TRIBUN KALTIM Pernahkah Anda berpikir mengapa air di bumi seolah tidak pernah habis meski terus digunakan setiap hari. Jawabannya terletak pada sebuah mekanisme alam yang tak pernah berhenti berputar.

Fenomena ini dikenal sebagai siklus hidrologi. Air bergerak secara kontinyu dari bumi ke atmosfer dan kemudian kembali lagi ke bumi, Sabtu (3/1/26).

Matahari memegang peran kunci sebagai sumber tenaga utama penggerak mesin raksasa ini. Panas matahari membuat air di permukaan tanah dan laut menguap ke udara.

Proses penguapan dari badan air langsung disebut evaporasi. Sedangkan penguapan yang berasal dari permukaan daun atau pohon dikenal sebagai transpirasi.

Perjalanan Uap Menjadi Hujan

Uap air yang naik ke atmosfer kemudian mengalami pendinginan dan kondensasi. Proses ini mengubah uap menjadi titik air yang berkumpul membentuk awan.
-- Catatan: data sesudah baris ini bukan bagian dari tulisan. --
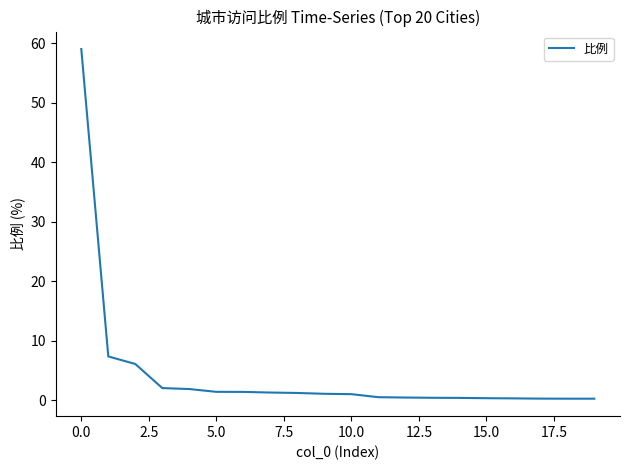

What is the greatest value displayed?

59.0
Ketika butiran air sudah cukup berat dan gaya tekan udara tak mampu menahannya, air itu jatuh sebagai hujan. Presipitasi inilah yang mengembalikan air ke daratan dan lautan.
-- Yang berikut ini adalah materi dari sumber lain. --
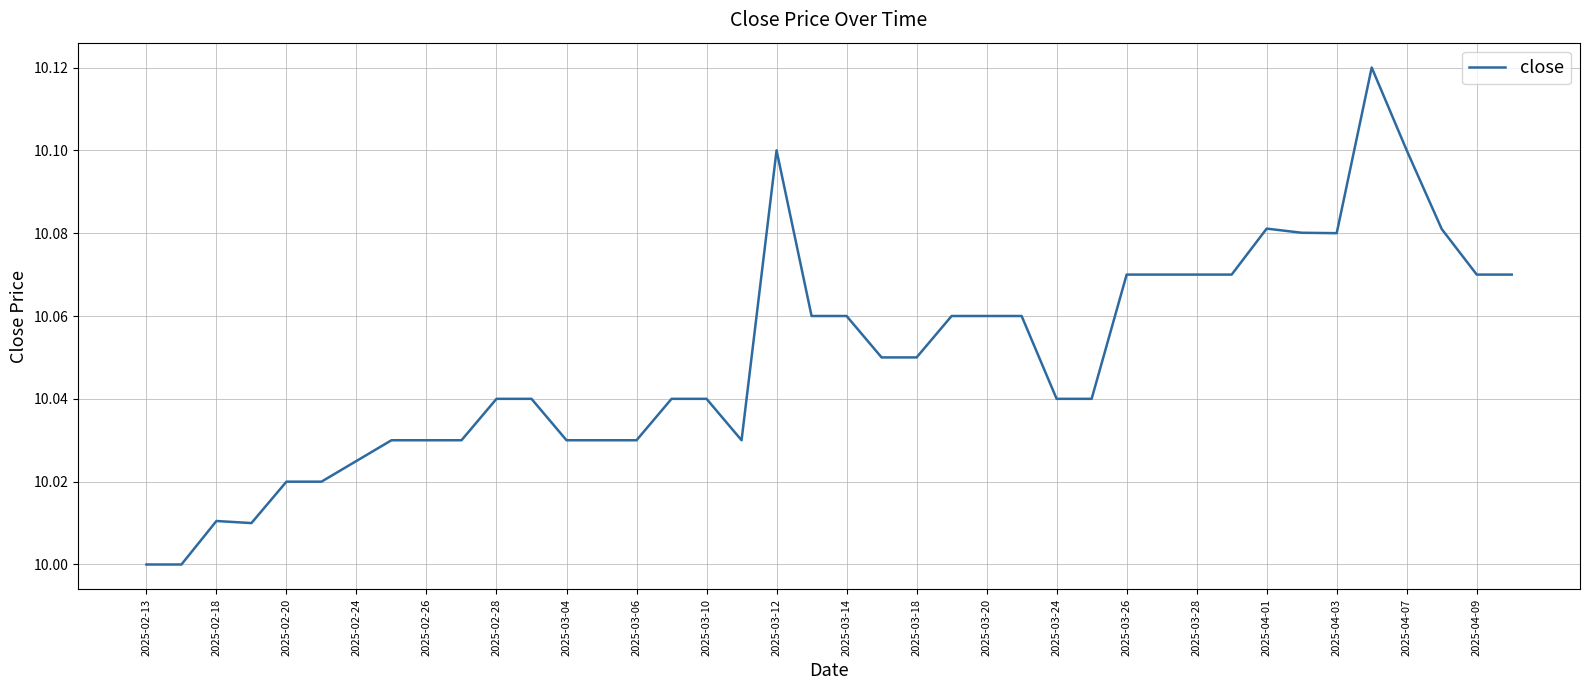

Does the chart display data point markers on the line(s)?

No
Namun tidak semua air hujan langsung menyentuh tanah. Sebagian air tertahan oleh tajuk pepohonan dan bangunan lalu menguap kembali tanpa sempat terukur.

Air yang berhasil sampai ke tanah akan meresap melalui pori-pori tanah atau infiltrasi. Sebagian lainnya mengalir di atas permukaan tanah mengisi cekungan danau dan sungai menuju laut.
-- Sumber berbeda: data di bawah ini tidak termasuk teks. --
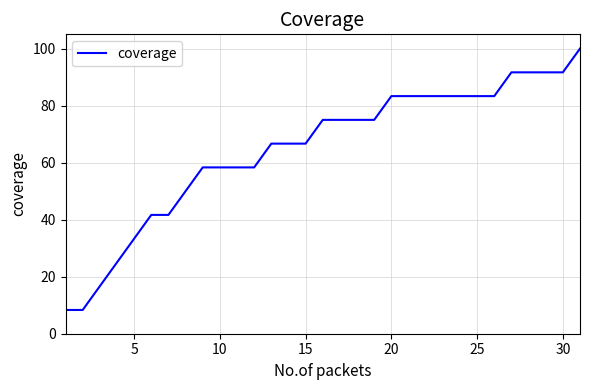

Does the chart display data point markers on the line(s)?

No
Tiga Jenis Hujan di Indonesia

Wilayah tropis seperti Indonesia sangat mengandalkan hujan sebagai sumber air utama. Secara umum terdapat tiga tipe hujan yang dibedakan berdasarkan proses terjadinya.

Pertama adalah hujan konvektif yang kerap terjadi saat musim kemarau akibat pemanasan intensif di permukaan tanah. Udara basah naik cepat dan memicu hujan deras yang bersifat lokal dengan durasi singkat.

Kedua adalah hujan siklonik yang terjadi ketika massa udara panas bertemu massa udara dingin. Hujan tipe ini biasanya tidak terlalu lebat namun berlangsung dalam waktu yang lebih lama.

Ketiga adalah hujan orografik yang umum terjadi di daerah pegunungan atau hulu daerah aliran sungai. Angin membawa udara lembab naik melintasi pegunungan dan menjatuhkan hujan di lereng gunung.

Air dari hujan orografik inilah yang menjadi pemasok utama air tanah dan bendungan. Aliran ini terus bergerak dari tempat tinggi menuju tempat yang lebih rendah hingga bermuara.

“Proses tersebut berlangsung terus menerus yang disebut dengan siklus Hidrologi,” kata Bambang Triatmodjo.